## [Texte étudié]

━━━━━━━━━━━━━━━━

Interview Camille ABILY : "On ne nous apprend pas à être des tueuses"

Retrouvez la Lyonnaise Camille Abily (163 sélections) qui fait le point sur la sélection, le club et les prochaines échéances, son avenir et les autres sujets du moment dans ce long entretien



Camille était titulaire face à la Roumanie et l'Ukraine (photo A Mesa/FFF)
Avec le recul, qu'avez-vous pensé de votre parcours lors de la SheBelieves Cup (2 défaites et 1 nul) ?
C'était face à de grosses équipes. C'était surtout le contenu qui était intéressant, parce que si le résultat est important, cela était une tournée avec des matchs amicaux. Il faut se remettre dans le contexte, on était l'équipe qui pouvait être le moins bien physiquement. On était la seule équipe à être en pleine saison, les Allemandes ont eu un mois de vacances pendant la trêve, alors que les Anglaises et les Américaines sont en pleine bourre puisque c'est le début de leur saison.
Par rapport à cela, je pense que l'on s'en est pas trop mal tiré dans le contenu. Après au niveau des résultats, c'est décevant. On aurait aimé accrocher les Etats-Unis et l'Allemagne, surtout par rapport à ce que l'on a vu. On a eu un bilan offensif négatif parce que l'on n'a pas réussi à marquer face à ces équipes. Il y a encore beaucoup de travail.

Est-ce un mal français que de ne pas concrétiser ces actions ?
Les Françaises, dès le plus jeune âge, on ne nous apprend pas à être des tueuses devant le but. Si je prends l'exemple d'Ada (Hegerberg) que je connais très bien et qui est une super joueuse, en qualité pure technique, Eugénie (Le Sommer) est meilleure mais par contre Ada a cet état d'esprit : le but, le but ! Eugénie, elle a été formée à plusieurs postes, elle peut jouer plus bas, sur le côté, on ne l'a pas formé dès le plus jeune âge à être une buteuse. Je pense que c'est ça qui nous manque. On n'a pas été habituée dès le plus jeune âge. Donc il faut y remédier rapidement parce que les Jeux, ça arrive. Mais on a des filles qui sont capables de marquer. L'année dernière, Eugénie nous a fait une saison de malade. Marie-Laure, par rapport à son temps de jeu, marque énormément. Nous sommes capables de marquer mais ce n'est pas qu'une question de confiance. Cela vient aussi des milieux de terrain, des latérales qui doivent apporter le surplus aussi, car lorsque l'on est face à quatre, cinq défenseurs, qu'est ce que l'on peut leur demander... c'est trop difficile toute seule.

━━━━━━━━━━━━━━━━

## [Consigne]
Reproduisez mot pour mot le passage de l'entretien, de « Interview Camille ABILY » à « et 1 nul) ? ».

━━━━━━━━━━━━━━━━

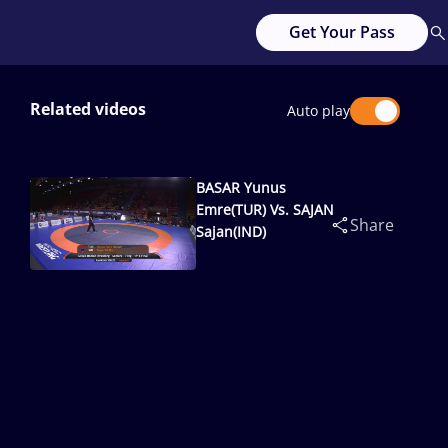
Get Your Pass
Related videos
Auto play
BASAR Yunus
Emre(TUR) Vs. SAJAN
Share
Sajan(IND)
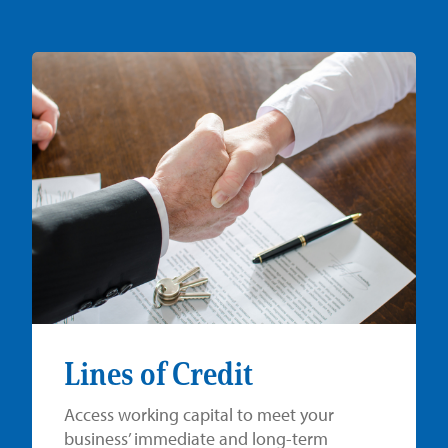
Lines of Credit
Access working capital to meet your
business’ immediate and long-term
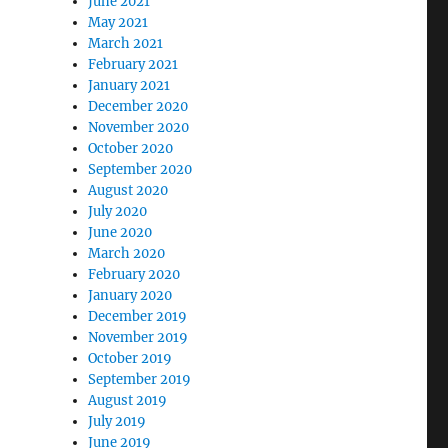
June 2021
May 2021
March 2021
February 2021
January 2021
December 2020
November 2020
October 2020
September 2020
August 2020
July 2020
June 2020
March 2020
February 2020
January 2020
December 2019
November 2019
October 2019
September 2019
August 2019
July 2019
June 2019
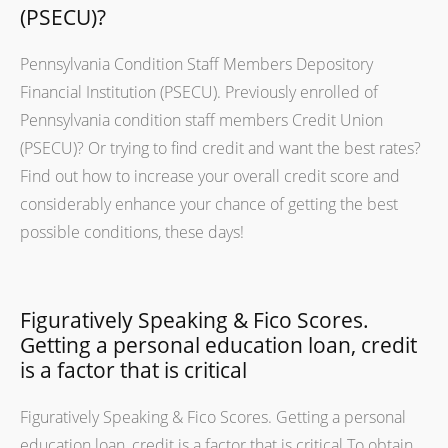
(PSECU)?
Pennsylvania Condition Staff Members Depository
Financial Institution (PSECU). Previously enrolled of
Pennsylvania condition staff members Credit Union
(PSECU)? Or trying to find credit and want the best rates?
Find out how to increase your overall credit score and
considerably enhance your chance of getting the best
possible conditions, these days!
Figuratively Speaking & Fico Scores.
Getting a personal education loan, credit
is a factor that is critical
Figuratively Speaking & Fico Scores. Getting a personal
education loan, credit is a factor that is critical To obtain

━━━━━━━━━━━━━━━━

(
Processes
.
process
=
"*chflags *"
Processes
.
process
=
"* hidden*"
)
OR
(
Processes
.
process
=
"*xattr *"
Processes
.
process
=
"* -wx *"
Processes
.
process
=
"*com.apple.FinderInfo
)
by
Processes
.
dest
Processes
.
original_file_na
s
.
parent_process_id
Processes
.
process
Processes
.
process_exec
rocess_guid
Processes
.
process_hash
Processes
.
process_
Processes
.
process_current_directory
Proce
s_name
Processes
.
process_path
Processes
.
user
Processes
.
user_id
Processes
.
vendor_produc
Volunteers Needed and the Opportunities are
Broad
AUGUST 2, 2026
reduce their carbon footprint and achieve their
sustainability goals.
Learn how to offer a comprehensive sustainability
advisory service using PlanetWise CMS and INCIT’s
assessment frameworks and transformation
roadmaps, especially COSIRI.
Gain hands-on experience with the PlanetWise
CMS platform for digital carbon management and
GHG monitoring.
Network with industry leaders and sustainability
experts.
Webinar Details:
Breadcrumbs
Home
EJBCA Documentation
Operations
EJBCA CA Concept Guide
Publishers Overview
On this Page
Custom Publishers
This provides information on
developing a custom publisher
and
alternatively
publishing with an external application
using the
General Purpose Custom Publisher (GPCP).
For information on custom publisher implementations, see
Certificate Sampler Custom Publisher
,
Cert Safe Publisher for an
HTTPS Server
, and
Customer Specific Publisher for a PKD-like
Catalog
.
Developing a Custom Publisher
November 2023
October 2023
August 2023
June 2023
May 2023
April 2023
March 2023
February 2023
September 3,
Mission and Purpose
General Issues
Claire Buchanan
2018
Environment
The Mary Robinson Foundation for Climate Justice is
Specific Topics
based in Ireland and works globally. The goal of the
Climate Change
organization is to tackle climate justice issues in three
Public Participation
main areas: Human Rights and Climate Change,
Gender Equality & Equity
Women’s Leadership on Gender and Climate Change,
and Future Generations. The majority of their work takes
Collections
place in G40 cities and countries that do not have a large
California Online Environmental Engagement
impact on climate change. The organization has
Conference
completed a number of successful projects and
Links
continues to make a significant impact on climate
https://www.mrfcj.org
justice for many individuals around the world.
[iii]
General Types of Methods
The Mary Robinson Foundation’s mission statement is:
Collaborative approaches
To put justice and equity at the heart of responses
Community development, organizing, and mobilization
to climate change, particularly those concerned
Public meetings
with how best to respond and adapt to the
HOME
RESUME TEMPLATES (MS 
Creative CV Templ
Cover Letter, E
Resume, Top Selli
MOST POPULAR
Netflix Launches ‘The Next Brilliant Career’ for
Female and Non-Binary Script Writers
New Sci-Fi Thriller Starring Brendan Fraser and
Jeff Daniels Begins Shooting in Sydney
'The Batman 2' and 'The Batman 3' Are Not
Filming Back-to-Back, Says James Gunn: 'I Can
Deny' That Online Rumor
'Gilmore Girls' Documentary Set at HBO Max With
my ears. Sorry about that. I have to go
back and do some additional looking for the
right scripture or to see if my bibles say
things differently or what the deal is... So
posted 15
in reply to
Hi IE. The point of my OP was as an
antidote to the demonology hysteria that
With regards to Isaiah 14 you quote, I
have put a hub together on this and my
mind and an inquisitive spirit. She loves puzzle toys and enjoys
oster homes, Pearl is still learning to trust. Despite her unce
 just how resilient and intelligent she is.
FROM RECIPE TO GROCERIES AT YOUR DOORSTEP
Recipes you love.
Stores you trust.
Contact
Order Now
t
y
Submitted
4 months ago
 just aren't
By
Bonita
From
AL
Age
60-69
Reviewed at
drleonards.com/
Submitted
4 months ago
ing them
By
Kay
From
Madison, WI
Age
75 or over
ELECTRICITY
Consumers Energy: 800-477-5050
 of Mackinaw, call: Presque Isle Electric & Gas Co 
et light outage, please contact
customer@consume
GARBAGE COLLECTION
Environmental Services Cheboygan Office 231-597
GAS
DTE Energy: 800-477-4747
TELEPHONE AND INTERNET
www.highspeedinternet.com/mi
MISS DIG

━━━━━━━━━━━━━━━━

## [Réponse]
Interview Camille ABILY : "On ne nous apprend pas à être des tueuses"

Retrouvez la Lyonnaise Camille Abily (163 sélections) qui fait le point sur la sélection, le club et les prochaines échéances, son avenir et les autres sujets du moment dans ce long entretien



Camille était titulaire face à la Roumanie et l'Ukraine (photo A Mesa/FFF)
Avec le recul, qu'avez-vous pensé de votre parcours lors de la SheBelieves Cup (2 défaites et 1 nul) ?